--- DATA FOR ANALYSIS Enclosed Below ---

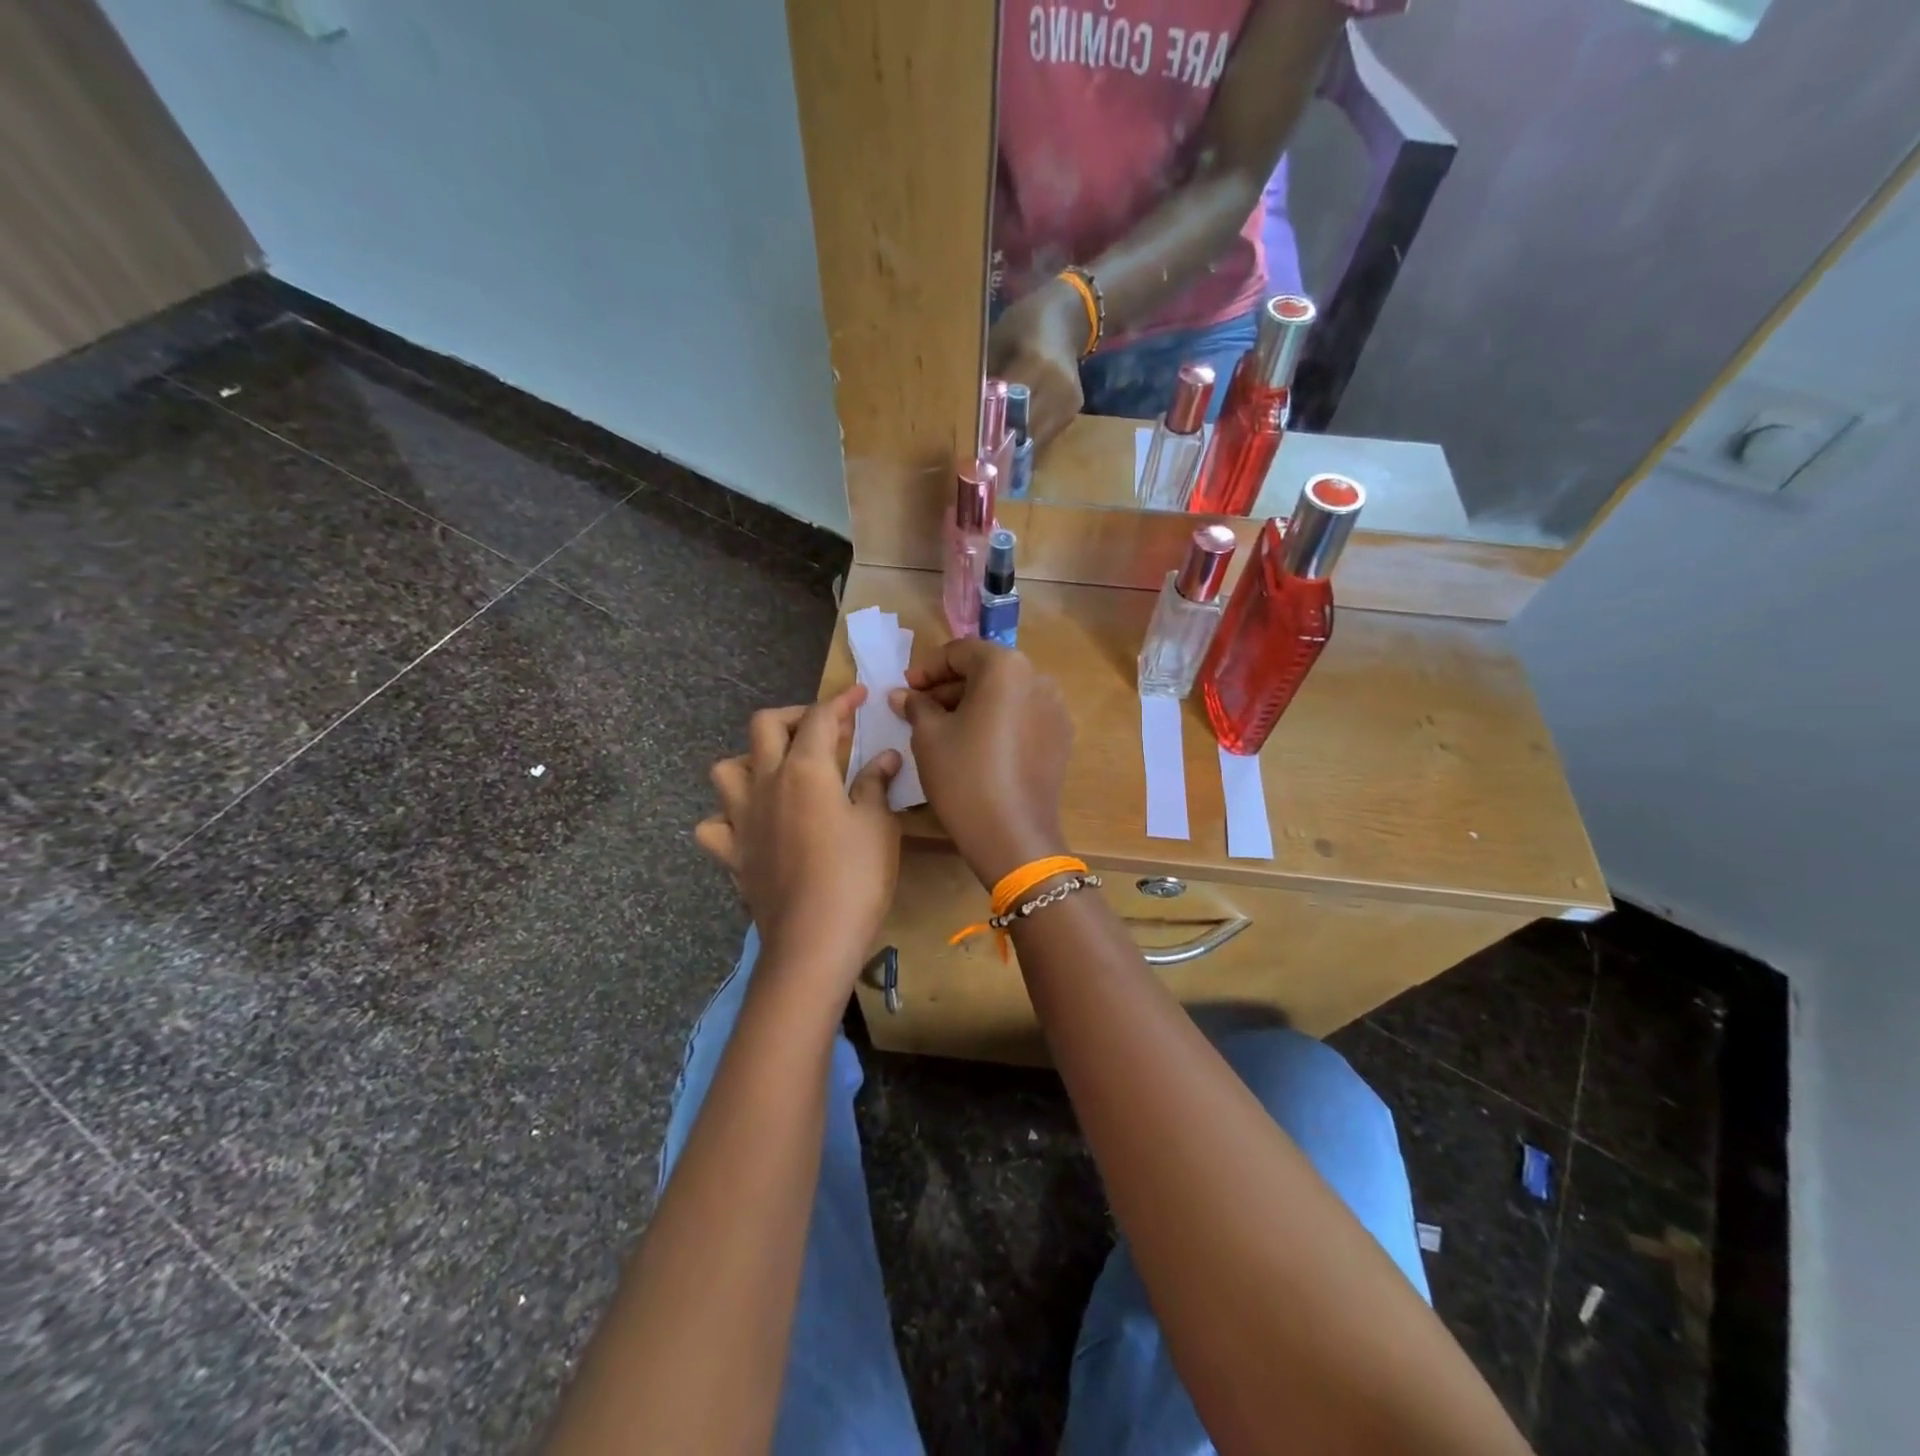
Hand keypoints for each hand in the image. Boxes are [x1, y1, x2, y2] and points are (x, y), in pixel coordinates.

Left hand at [695, 687, 900, 972]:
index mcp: (805, 770)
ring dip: (751, 760)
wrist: (813, 939)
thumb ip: (876, 784)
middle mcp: (765, 784)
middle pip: (765, 726)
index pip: (821, 718)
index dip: (842, 700)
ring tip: (779, 773)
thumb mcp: (878, 825)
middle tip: (822, 731)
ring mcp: (741, 819)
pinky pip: (715, 825)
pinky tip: (752, 825)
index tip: (859, 694)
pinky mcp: (732, 854)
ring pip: (726, 769)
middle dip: (794, 716)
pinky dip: (728, 818)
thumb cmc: (855, 876)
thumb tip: (885, 756)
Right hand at [890, 639, 1073, 888]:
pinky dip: (997, 721)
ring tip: (944, 728)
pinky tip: (976, 745)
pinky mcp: (1061, 738)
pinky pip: (1022, 717)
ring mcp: (1055, 709)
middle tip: (920, 708)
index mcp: (1006, 667)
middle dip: (950, 686)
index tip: (905, 689)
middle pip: (986, 671)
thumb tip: (904, 694)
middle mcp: (1038, 678)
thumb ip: (917, 705)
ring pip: (1005, 694)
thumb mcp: (929, 737)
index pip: (960, 651)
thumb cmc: (964, 777)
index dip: (927, 668)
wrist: (1012, 836)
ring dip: (973, 703)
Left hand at [987, 277, 1087, 448]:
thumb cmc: (1026, 323)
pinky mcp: (1072, 412)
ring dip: (1015, 447)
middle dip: (1001, 442)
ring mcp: (1068, 402)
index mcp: (1037, 364)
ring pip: (1036, 440)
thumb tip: (970, 412)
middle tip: (980, 451)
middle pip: (1024, 429)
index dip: (990, 425)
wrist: (1068, 317)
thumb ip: (988, 376)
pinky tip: (1014, 436)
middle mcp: (1057, 387)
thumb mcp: (999, 340)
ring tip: (995, 449)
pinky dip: (1029, 439)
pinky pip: (1046, 436)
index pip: (1010, 406)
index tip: (972, 439)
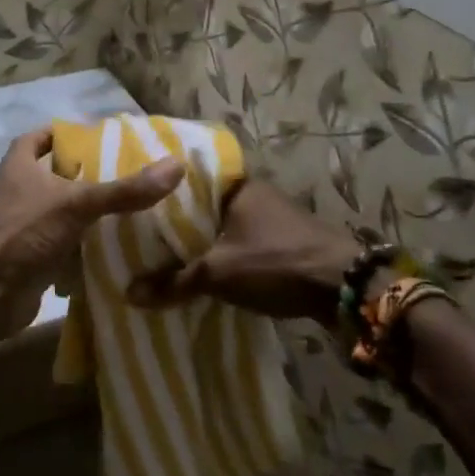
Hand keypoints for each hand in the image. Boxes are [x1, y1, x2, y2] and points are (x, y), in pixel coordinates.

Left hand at [0, 128, 184, 312]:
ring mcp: (23, 225)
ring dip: (89, 212)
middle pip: (56, 174)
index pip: (42, 136)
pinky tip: (117, 245)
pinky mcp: (32, 255)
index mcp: (19, 165)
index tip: (102, 138)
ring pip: (62, 211)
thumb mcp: (77, 204)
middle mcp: (18, 190)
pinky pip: (64, 243)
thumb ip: (125, 189)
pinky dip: (85, 245)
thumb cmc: (25, 233)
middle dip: (89, 175)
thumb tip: (175, 166)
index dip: (68, 134)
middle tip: (129, 174)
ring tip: (132, 208)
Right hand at [129, 178, 353, 321]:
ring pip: (223, 227)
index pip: (187, 181)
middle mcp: (254, 193)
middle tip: (144, 237)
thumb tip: (129, 294)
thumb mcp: (218, 273)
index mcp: (236, 185)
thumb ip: (174, 282)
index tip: (136, 208)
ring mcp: (272, 217)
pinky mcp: (284, 241)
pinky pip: (241, 243)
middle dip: (179, 224)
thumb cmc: (276, 263)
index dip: (161, 195)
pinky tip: (203, 270)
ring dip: (203, 242)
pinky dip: (223, 254)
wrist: (345, 287)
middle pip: (204, 206)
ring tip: (166, 256)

--- End of Enclosed DATA FOR ANALYSIS ---

Taking the entries above, write out exactly the lines starting with the line containing "ring pip: (726, 769)" and going on through the line containing "thumb tip: (904, 694)", both included, and nothing else.

ring pip: (726, 769)
middle dip: (794, 716)
pinky dip: (728, 818)
thumb cmc: (855, 876)
thumb tip: (885, 756)
Right hand at [890, 639, 1073, 888]:
pinky dip: (997, 721)
ring tip: (944, 728)
pinky tip: (976, 745)
pinky mcp: (1061, 738)
pinky pip: (1022, 717)
ring mcp: (1055, 709)
middle tip: (920, 708)
index mcp: (1006, 667)
middle dip: (950, 686)
index tip: (905, 689)
middle pip: (986, 671)
thumb tip: (904, 694)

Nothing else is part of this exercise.